++++ Estratto della fonte

Treviso - I rapimenti sono all’ordine del giorno in Venezuela ma il caso di Walter Ianotto, 80 anni, e di suo genero Roberto Armellin, 48, prelevati con la forza dalla loro villa di Caracas nella notte tra mercoledì e giovedì, assume i connotati del giallo internazionale.
Da un lato c’è la polizia di Caracas che, per bocca del responsabile delle indagini scientifiche, Wilmer Flores, arriva a ipotizzare un coinvolgimento di non meglio precisati «familiari e amici», che avrebbero in qualche modo avvisato i rapitori-complici dell’arrivo dei due imprenditori a Caracas. Dall’altro la consistenza di questa «pista» viene messa in discussione, come rivela Il Gazzettino, da inquietanti motivazioni di tipo politico.
A Conegliano, intanto, i familiari si stringono nel più stretto riserbo, nell’attesa di novità da parte della Farnesina che sta seguendo la vicenda da vicino e che ha invocato il silenzio stampa.
È stato confermato che la prima telefonata, probabilmente con la prova che i due imprenditori stanno bene, è partita dalla Colombia. Cosa non usuale e che alimenterebbe, appunto, questa strana pista politica. Motivo? Semplice, un avvertimento alla comunità italiana residente in Venezuela che si oppone al presidente Hugo Chavez.
Sì, ma cosa c’entra Ianotto con Chavez? In fondo, lui ha mantenuto diversi interessi economici in Venezuela ma da anni ha trasferito residenza e quartier generale del gruppo a Conegliano. Ed è proprio da Conegliano che, con il genero Armellin, segue le attività delle varie aziende. Salvo poi recarsi, una settimana all’anno, direttamente in Venezuela, che resta la sua seconda patria.

++++++++

• [Obiettivo A]
Estragga dall'articolo sul rapimento a Caracas il passo compreso tra "Da un lato c’è" e "il silenzio stampa.", estremi inclusi, riportandolo senza alcuna modifica.
• [Obiettivo B]
Prosegua l'articolo sul rapimento a Caracas, riprendendo subito dopo l'ultima frase riportata.
I record costituiscono materiale a sé stante, distinto dall'articolo sul rapimento a Caracas.

++++ Dati forniti

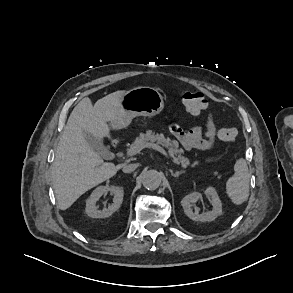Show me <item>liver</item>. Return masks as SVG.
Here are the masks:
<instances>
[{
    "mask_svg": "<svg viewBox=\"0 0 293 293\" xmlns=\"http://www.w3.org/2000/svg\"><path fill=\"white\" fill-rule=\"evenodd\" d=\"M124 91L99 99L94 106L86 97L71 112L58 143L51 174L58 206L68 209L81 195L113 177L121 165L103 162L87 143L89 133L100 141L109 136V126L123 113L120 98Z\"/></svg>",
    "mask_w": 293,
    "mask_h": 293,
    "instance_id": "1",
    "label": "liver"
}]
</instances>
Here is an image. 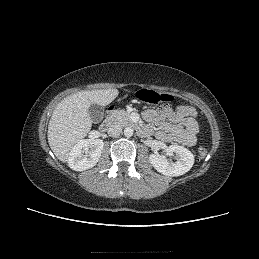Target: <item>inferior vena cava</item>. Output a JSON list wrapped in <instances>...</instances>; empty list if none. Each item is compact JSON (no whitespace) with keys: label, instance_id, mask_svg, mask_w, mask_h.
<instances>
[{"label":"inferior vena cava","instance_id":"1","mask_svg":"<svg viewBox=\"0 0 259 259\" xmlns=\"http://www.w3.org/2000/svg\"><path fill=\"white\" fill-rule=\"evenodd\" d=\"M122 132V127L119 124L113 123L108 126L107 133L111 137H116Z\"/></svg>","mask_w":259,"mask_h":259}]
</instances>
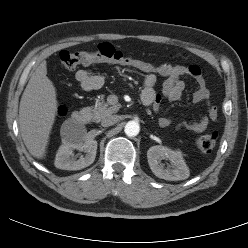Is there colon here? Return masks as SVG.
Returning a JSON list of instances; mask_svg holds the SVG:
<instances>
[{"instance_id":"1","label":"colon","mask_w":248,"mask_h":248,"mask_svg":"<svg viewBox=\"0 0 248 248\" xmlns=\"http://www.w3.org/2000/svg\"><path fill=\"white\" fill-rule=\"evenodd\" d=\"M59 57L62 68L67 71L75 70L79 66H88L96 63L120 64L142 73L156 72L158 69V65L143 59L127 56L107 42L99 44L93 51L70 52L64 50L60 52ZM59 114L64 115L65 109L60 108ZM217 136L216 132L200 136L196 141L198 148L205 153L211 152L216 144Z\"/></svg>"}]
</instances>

++++++++

• [Risposta scritta A]
Da un lato c’è la polizia di Caracas che, per bocca del responsabile delle indagini scientifiche, Wilmer Flores, arriva a ipotizzare un coinvolgimento di non meglio precisati «familiari e amici», che avrebbero in qualche modo avvisato i rapitori-complici dell’arrivo dei due imprenditori a Caracas. Dall’altro la consistenza di questa «pista» viene messa in discussione, come rivela Il Gazzettino, da inquietanti motivazioni di tipo politico.
A Conegliano, intanto, i familiari si stringono nel più stretto riserbo, nell’attesa di novità da parte della Farnesina che sta seguendo la vicenda da vicino e che ha invocato il silenzio stampa.

• [Risposta scritta B]
Essere rapiti in quella villa di un quartiere tranquillo della capitale, proprio nei giorni della loro presenza, ha indotto gli inquirenti venezuelani a ipotizzare soffiate dall’Italia. Ma anche la vicinanza di Ianotto con Eddo Polesel, potente ex presidente di Fedecamaras, che riunisce le camere di commercio e le categorie produttive in Venezuela, potrebbe essere la chiave per risolvere questo anomalo rapimento.
Polesel e i suoi figli, Marco e Tiziana, si oppongono alla politica populista, all’insegna del socialismo bolivariano, portata avanti dal leader venezuelano e prende corpo il sospetto che il rapimento degli imprenditori trevigiani possa essere un avvertimento ai circoli ostili a Chavez. Fantacriminalità? Il fatto che la telefonata dei rapitori sia arrivata dalla Colombia, terra della Farc, il gruppo terroristico delle Forze armate rivoluzionarie della Colombia da sempre vicino alle posizioni del caudillo di Caracas, sembra avallare questa tesi.
Alla famiglia Ianotto di questi retroscena interessa poco. Non vogliono riflettori su una vicenda che sperano, sulla scorta dei precedenti casi di rapimento, si risolva rapidamente e nel migliore dei modi. La Farnesina procede a fari spenti e spera che nelle prossime ore arrivino novità incoraggianti.
I numeri diffusi dall’ambasciata italiana a Caracas la dicono lunga sul fenomeno rapimenti in Venezuela. In questi primi dieci mesi sono stati rapiti 17, tra italiani e italovenezuelani, mentre il bilancio del 2008 era stato ancora più grave, con 40 casi di sequestri di persona. L’unico aspetto positivo, se così si può dire, è che nella stragrande maggioranza dei casi il rapimento si è risolto con il rilascio degli ostaggi.
L’ambasciata italiana a Caracas ha attivato subito quella che può essere definita la procedura standard, attivando l’esperto anti-sequestro. Alcuni familiari degli imprenditori rapiti sono attesi a Caracas. Tutti i protagonisti di questa complessa trattativa, come detto, hanno mantenuto, e manterranno nei prossimi cruciali giorni, il massimo riserbo sui contatti.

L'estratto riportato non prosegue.